┌─ Extracted information
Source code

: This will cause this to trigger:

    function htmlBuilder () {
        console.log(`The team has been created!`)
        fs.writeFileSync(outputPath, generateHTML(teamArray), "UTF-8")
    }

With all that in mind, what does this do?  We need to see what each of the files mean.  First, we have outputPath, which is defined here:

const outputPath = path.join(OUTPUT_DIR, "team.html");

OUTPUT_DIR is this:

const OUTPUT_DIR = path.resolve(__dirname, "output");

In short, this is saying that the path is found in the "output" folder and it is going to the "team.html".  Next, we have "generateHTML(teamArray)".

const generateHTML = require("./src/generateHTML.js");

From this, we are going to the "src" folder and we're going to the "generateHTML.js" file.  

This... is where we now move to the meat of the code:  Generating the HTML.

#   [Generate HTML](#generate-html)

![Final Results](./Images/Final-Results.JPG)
└─
» Task requirements
Each line of the records with the word "teamArray" in it is to be copied.

» Reply
        fs.writeFileSync(outputPath, generateHTML(teamArray), "UTF-8")
In short, this is saying that the path is found in the "output" folder and it is going to the "team.html".  Next, we have "generateHTML(teamArray)".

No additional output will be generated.